ATSN-201 is a gene therapy candidate that utilizes AAV.SPR, Atsena’s proprietary spreading capsid technology. This platform is designed to deliver therapeutic levels of gene expression specifically to photoreceptors in the central retina, without introducing the surgical risks associated with foveal detachment.

ATSN-201 是一种基因疗法候选药物，利用了 Atsena 专有的扩散衣壳技术 AAV.SPR。该平台旨在特异性地将治疗水平的基因表达递送至视网膜中央的光感受器，同时避免与黄斑脱离相关的手术风险。

The therapy targets mutations in the RS1 gene, the underlying cause of XLRS..

该疗法针对 RS1 基因突变，这是 XLRS 的根本原因。

RMAT Designation: Accelerating Development of Regenerative Therapies

RMAT指定：加速再生疗法的开发

The RMAT designation, established under the 21st Century Cures Act, is granted to regenerative medicine therapies intended to treat, modify, reverse, or cure serious or life-threatening conditions. To qualify, a therapy must also show preliminary clinical evidence of potential benefit in addressing an unmet medical need..

RMAT 指定是根据《21世纪治愈法案》设立的，授予用于治疗、改善、逆转或治愈严重或危及生命状况的再生医学疗法。要获得资格，一种疗法还必须显示出应对未满足医疗需求的初步临床证据。

RMAT status offers several regulatory advantages, including:

RMAT状态提供若干监管优势，包括：

• Early and frequent FDA guidance on drug development

• FDA对药物开发的早期和频繁指导

• The possibility of using surrogate or intermediate endpoints

• 使用替代或中间终点的可能性

• Options for accelerated approval pathways

• 加速审批途径的选择

• Potential for priority review of a future Biologics License Application (BLA)

• 未来生物制品许可申请（BLA）优先审查的潜力

CEO Statement: Advancing Treatments for Inherited Retinal Diseases

首席执行官声明：推进遗传性视网膜疾病的治疗

“We’re honored that the FDA has granted Regenerative Medicine Advanced Therapy (RMAT) designation to ATSN-201, further underscoring its potential to address the urgent, unmet need in XLRS—a rare inherited retinal disease with no approved treatments,” said Patrick Ritschel, Chief Executive Officer of Atsena Therapeutics..

“我们感到荣幸的是，美国食品药品监督管理局（FDA）已授予ATSN-201再生医学先进疗法（RMAT）资格，这进一步突显了其在解决XLRS（一种罕见的遗传性视网膜疾病，目前尚无获批疗法）中迫切未满足需求的潜力，”Atsena Therapeutics首席执行官Patrick Ritschel表示。

“This regulatory momentum, coupled with the recent close of our oversubscribed $150 million Series C financing, reinforces our commitment to advancing meaningful gene therapies that have the potential to improve vision and quality of life for individuals living with XLRS and other inherited retinal diseases.”.

“这种监管势头，加上我们最近超额认购的 1.5 亿美元 C 轮融资的完成，进一步坚定了我们推进有意义的基因疗法的决心，这些疗法有潜力改善 XLRS 和其他遗传性视网膜疾病患者的生活质量和视力。”

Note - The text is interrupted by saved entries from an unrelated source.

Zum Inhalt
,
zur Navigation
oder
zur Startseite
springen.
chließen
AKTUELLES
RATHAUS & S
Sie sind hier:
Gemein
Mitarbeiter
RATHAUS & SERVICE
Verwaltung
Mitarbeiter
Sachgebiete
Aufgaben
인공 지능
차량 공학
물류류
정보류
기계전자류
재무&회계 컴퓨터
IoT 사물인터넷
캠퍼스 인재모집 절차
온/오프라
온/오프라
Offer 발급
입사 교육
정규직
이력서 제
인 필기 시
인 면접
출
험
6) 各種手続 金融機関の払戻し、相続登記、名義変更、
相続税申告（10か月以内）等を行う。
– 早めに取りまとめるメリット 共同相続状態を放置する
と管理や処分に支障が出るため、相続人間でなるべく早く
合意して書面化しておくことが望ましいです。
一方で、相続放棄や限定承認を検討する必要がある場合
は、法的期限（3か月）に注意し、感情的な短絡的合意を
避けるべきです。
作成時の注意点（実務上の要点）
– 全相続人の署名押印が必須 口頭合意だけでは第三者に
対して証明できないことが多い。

Ongoing Clinical Trial: The LIGHTHOUSE Study

正在进行的临床试验：LIGHTHOUSE 研究

The safety and tolerability of ATSN-201 is currently being evaluated in the LIGHTHOUSE study, a Phase 1/2, dose-escalation and dose-expansion trial. The study involves male patients aged 6 and older diagnosed with XLRS due to RS1 gene mutations.

LIGHTHOUSE 研究正在评估 ATSN-201 的安全性和耐受性，这是一项 1/2 期剂量递增和剂量扩展试验。该研究涉及年龄在 6 岁及以上的男性患者，他们因 RS1 基因突变而被诊断为 XLRS。

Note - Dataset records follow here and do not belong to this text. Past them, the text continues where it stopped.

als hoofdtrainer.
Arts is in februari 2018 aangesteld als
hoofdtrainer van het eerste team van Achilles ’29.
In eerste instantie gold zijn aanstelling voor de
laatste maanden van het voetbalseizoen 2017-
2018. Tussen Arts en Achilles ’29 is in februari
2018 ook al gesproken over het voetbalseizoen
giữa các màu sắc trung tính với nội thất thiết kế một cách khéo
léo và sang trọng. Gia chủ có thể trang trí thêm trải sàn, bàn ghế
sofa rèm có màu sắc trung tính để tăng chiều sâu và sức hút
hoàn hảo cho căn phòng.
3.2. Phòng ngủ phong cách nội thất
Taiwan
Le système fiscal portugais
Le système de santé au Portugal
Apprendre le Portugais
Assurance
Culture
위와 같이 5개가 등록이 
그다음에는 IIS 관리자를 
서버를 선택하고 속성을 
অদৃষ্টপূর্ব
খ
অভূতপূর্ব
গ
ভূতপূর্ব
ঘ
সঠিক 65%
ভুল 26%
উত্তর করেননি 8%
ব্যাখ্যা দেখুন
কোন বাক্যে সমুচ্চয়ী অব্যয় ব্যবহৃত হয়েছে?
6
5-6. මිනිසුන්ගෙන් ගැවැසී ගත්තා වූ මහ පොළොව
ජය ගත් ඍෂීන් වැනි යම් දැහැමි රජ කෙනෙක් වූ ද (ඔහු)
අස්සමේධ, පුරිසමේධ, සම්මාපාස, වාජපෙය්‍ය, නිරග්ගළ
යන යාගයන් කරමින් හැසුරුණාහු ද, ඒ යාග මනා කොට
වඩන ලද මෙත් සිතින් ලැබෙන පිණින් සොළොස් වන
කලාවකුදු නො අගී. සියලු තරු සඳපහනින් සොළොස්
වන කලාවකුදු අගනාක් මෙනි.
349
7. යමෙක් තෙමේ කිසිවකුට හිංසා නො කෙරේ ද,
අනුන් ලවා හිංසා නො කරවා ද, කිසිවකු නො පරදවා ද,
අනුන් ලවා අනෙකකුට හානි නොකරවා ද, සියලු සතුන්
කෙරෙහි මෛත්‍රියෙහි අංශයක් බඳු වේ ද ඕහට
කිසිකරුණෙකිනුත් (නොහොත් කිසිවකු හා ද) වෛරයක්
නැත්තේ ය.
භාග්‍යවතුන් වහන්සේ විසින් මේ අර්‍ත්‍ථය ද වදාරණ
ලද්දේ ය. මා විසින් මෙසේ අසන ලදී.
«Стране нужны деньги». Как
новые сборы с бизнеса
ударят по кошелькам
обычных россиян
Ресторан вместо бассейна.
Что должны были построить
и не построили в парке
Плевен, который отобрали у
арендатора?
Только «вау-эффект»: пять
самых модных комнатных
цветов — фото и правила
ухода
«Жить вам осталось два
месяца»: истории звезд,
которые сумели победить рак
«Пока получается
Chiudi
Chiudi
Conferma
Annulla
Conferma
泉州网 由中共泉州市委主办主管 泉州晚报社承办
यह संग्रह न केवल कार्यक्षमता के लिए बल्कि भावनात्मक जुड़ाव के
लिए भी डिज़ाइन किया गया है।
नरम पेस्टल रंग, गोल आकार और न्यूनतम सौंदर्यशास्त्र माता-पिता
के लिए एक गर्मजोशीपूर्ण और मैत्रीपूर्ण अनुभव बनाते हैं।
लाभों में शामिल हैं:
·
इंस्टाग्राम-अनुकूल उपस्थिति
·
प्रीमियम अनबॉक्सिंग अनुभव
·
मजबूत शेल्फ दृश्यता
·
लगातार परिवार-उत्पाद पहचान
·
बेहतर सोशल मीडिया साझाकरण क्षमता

Unmet Needs in X-Linked Retinoschisis

X连锁视网膜劈裂症的未满足需求

XLRS is a rare, inherited retinal disease typically diagnosed in early childhood. It affects approximately 30,000 males across the United States and the European Union, and currently, no approved treatments are available.

XLRS是一种罕见的遗传性视网膜疾病，通常在儿童早期被诊断出来。它影响美国和欧盟大约3万名男性，目前尚无获批的治疗方法。